At Folio Literary management, both Emily van Beek and Steve Troha have been made partners, joining Claudia Cross, Scott Hoffman and Jeff Kleinman.
At Workman, Traci Todd will join as director of children’s publishing, and Sara Corbett will become the new art director of children’s publishing, both starting January 29. Todd was most recently editorial director of Appleseed and Abrams’ children’s licensed publishing. Corbett was most recently associate art director for Penguin Workshop. They take over following the great and terrible departure of Daniel Nayeri, Nathalie Le Du, and Colleen AF Venable in October to start a new imprint at Macmillan Children’s.
At Sourcebooks, Valerie Pierce has been promoted to senior marketing manager.
Hachette UK head of digital George Walkley was promoted to the new, broader role of digital and development director, reporting to deputy ceo Richard Kitson. He will “oversee digital supply chain, drive digital initiatives on behalf of the group and provide support, infrastructure, advice and expertise to allow publishers to publish digital content effectively.”
The Milo Chronicles
A modest update, that’s about the little details rather than big case developments. The court has published a transcript from a December conference among attorneys for Milo Yiannopoulos and Simon & Schuster, and Judge Barry Ostrager.
In one point, Judge Ostrager resists the plaintiff’s effort for extensive discovery across the personal cellphones of 20 or more Simon & Schuster employees unless they pay for it. S&S has a “bring your own device environment” rather than issuing company phones, which means they do not control or have access to work-related texts and other communications on those devices. (Just as people learned from the Apple case to not email anything you wouldn’t want to see exposed in court documents, the same is true now for text messages.)

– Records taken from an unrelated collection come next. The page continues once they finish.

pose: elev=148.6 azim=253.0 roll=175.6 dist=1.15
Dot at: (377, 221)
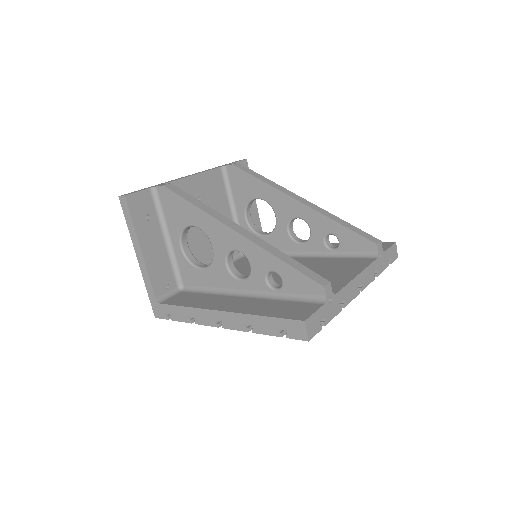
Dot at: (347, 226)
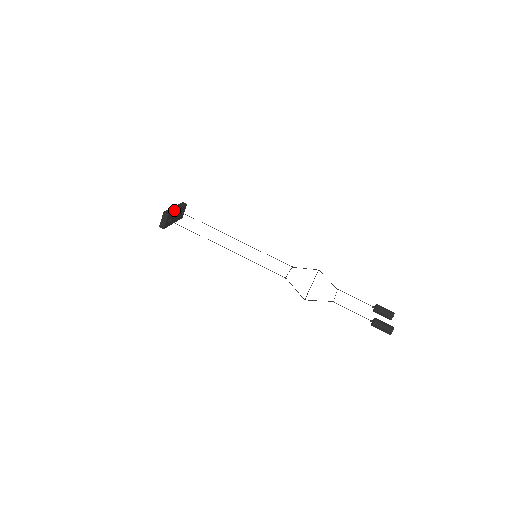
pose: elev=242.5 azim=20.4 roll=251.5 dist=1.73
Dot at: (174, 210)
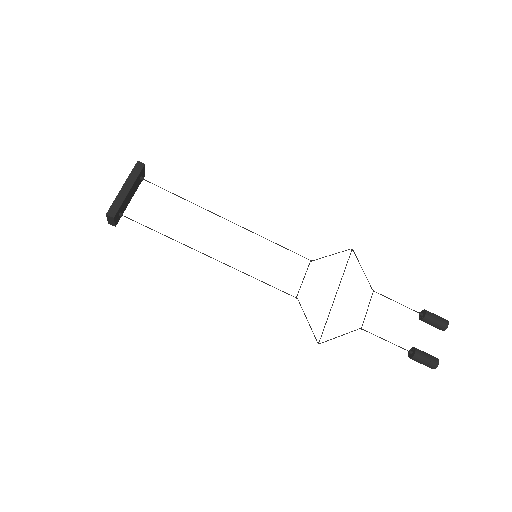
Dot at: (123, 198)
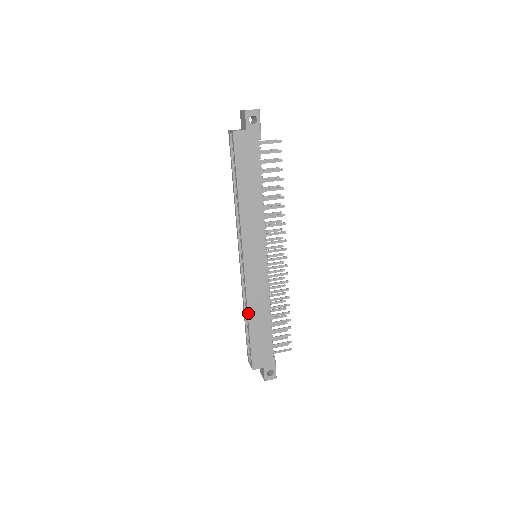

The more minor detail, in which the judge also limits the plaintiff’s ability to demand wide discovery of communications among a broad set of senior CBS executives, is Yiannopoulos’s contention that “CBS people at the highest level of CBS were involved and consulted and participated in the termination of my client’s publishing contract.” (That includes ceo Leslie Moonves, and svp of communications Gil Schwartz. The publisher’s attorney says, “The decision to terminate this contract was made by the chief executive of Simon & Schuster. Understandably, this was a huge thing at the time and she was reporting up to others and there were communications with CBS as you would in any corporation where you have a duty to report up. All those communications, whether to or from, have been produced.”